» **TASK PROMPT**
Your answer should be the lines below from the one with "Structures marked on this image (expert" to the one with "- liver: (x=104, y=137)–(x=324, y=328)", both included, given again exactly and with nothing added.

===============

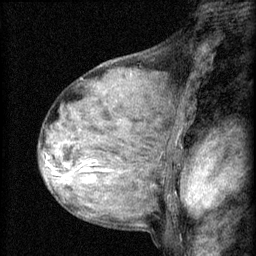
Breast MRI (dynamic contrast-enhanced), one sagittal slice. 3 images stored at this slice position (order not interpretable as contrast timing). 1.5 T. TE 4.2 ms, TR 8.2 ms. 256 × 256 image matrix. Patient: female, 48 years.
Outlined on this slice (semi-automatic segmentation, software-assisted and operator-edited):
- analysis volume of interest (the breast-tissue region the enhancement analysis was run in; not a lesion): bounding box [x1, y1, x2, y2] px = [54, 138, 133, 191]
- tumour enhancement mask (voxels above the 70 % enhancement threshold inside the analysis volume of interest): [54, 160, 93, 177]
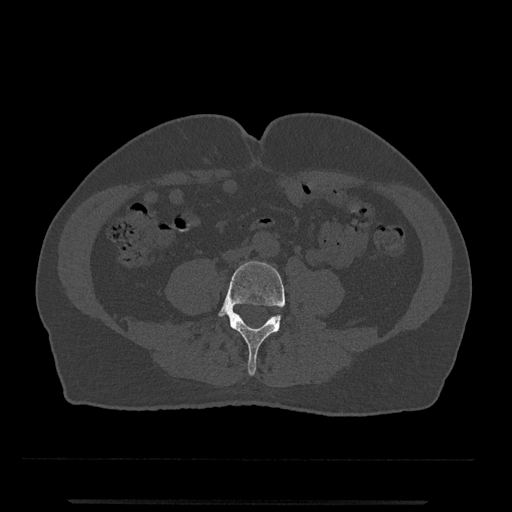
CT including the spine, one axial slice. Position 133 of 797 along the scan axis. Reconstruction kernel Br40s/3. Bone window (W 1800 / L 400 HU). 0.5 mm slice thickness. 512 × 512 image matrix, field of view 419 × 419 mm. Patient: male, 63 years. From the clinical record (not read from this slice): primary cancer: prostate.
Structures marked on this image (semi-automatically segmented with operator editing):
- L4 vertebra: bounding box <218,261,289,376> (left, top, right, bottom; pixels)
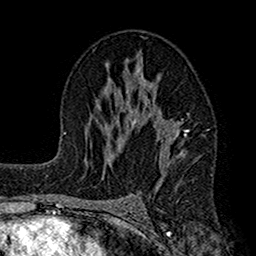
Breast MRI (dynamic contrast-enhanced), one axial slice. Position 89 of 160 along the scan axis. Cropped to one breast. Dynamic contrast-enhanced series, time point 2 of 7 at this slice position (early post-contrast). 1.5 T. TE 2.7 ms, TR 4.9 ms. 1 mm slice thickness. 256 × 256 image matrix, field of view 155 × 155 mm. Female patient.
Structures marked on this image (semi-automatically segmented with operator editing):
- enhancing-tissue mask used for the functional tumour volume (all voxels passing the contrast-enhancement thresholds inside the analysis volume; usually the tumour): box from (x=112, y=54) to (x=189, y=187) px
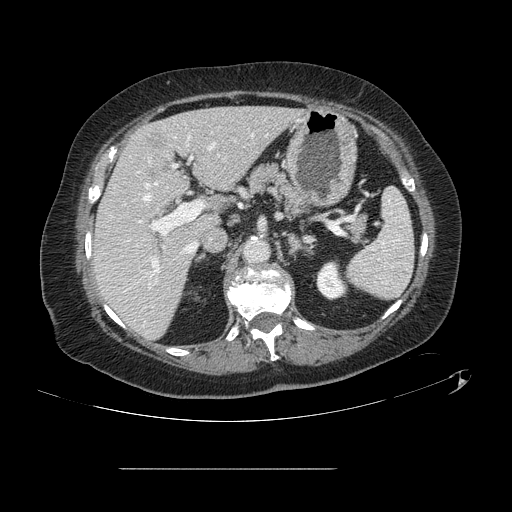
Contrast-enhanced abdominal CT, one axial slice; slice 75 of 148 in the series (ordered by position); intravenous contrast given; soft-tissue window (W 400 / L 40 HU); 2.5 mm slice thickness; 512 × 512 image matrix, field of view 439 × 439 mm. From the clinical record (not read from this slice): patient: male, age 43 years at operation; diagnosis: colorectal cancer liver metastases, imaged before liver resection; multiple liver metastases: no; largest metastasis: 2.4 cm.
Outlined on this slice (manually delineated by an expert):
- hepatic veins: bounding box <144,144,215,252> (left, top, right, bottom; pixels)
- liver: <93,107,298,339>
- planned liver remnant (the part of the liver to remain after resection): <93,107,297,339>
- portal vein (with intrahepatic branches): <138,158,201,274>
- liver metastasis: <149,135,168,146>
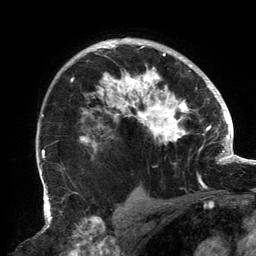
Breast MRI, one axial slice; slice 102 of 134 in the series (ordered by position); cropped to one breast; dynamic contrast-enhanced series, time point 2 of 6 at this slice position (early post-contrast); 3 T; TE 2.7 ms, TR 6.5 ms; 256 × 256 image matrix. Female patient.
Outlined on this slice (semi-automatic segmentation, software-assisted and operator-edited):
- enhancing-tissue mask used for the functional tumour volume (all voxels passing the contrast-enhancement thresholds inside the analysis volume; usually the tumour): box from (x=70, y=42) to (x=202, y=183) px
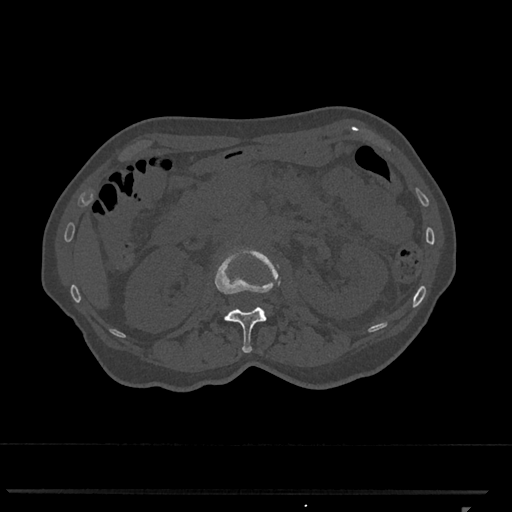
CT including the spine, one axial slice. Slice 386 of 793 in the series (ordered by position). Reconstruction kernel Br40s/3. 120 kVp. Bone window (W 1800 / L 400 HU). 512 × 512 image matrix, field of view 380 × 380 mm. Female patient, age 62 years. Case-level facts recorded for this patient, not image findings: primary cancer: renal.
Annotated regions visible in this slice (semi-automatically segmented with operator editing):
- L1 vertebra: bounding box [x1, y1, x2, y2] px = [215, 248, 281, 353]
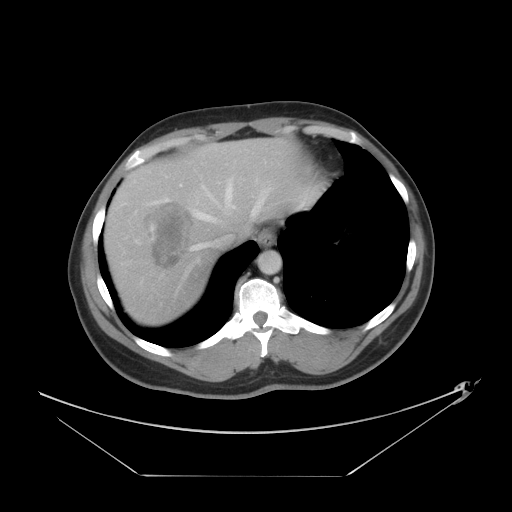
Contrast-enhanced abdominal CT, one axial slice. Slice 35 of 44 in the series (ordered by position). Reconstruction kernel STANDARD. Intravenous contrast given. Soft-tissue window (W 400 / L 40 HU). 512 × 512 image matrix. From the clinical record (not read from this slice): patient: female, age 75 years at operation; diagnosis: colorectal cancer liver metastases, imaged before liver resection; multiple liver metastases: no; largest metastasis: 8.5 cm.
Structures marked on this image (expert manual segmentation):
- hepatic veins: box from (x=150, y=179) to (x=272, y=275) px
- liver: (x=104, y=137)–(x=324, y=328)
- planned liver remnant (the part of the liver to remain after resection): (x=196, y=138)–(x=325, y=242)
- portal vein (with intrahepatic branches): (x=150, y=226)–(x=154, y=230)
- liver metastasis: (x=147, y=202)–(x=194, y=271)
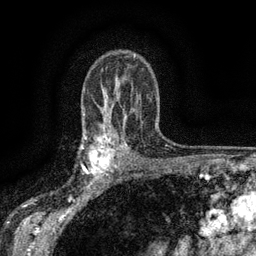
Breast MRI (dynamic contrast-enhanced), one axial slice; slice 100 of 134 in the series (ordered by position); cropped to one breast; dynamic contrast-enhanced series, time point 2 of 6 at this slice position (early post-contrast); 3 T; TE 2.7 ms, TR 5.5 ms; 1.2 mm slice thickness; 256 × 256 image matrix. Female patient.
Structures marked on this image (semi-automatically segmented with operator editing):
- enhancing-tissue mask used for the functional tumour volume (all voxels passing the contrast-enhancement thresholds inside the analysis volume; usually the tumour): bounding box <83,135,117,176> (left, top, right, bottom; pixels)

===============

» **SOLUTION FOR THIS PROBLEM**
Structures marked on this image (expert manual segmentation):
- hepatic veins: box from (x=150, y=179) to (x=272, y=275) px
- liver: (x=104, y=137)–(x=324, y=328)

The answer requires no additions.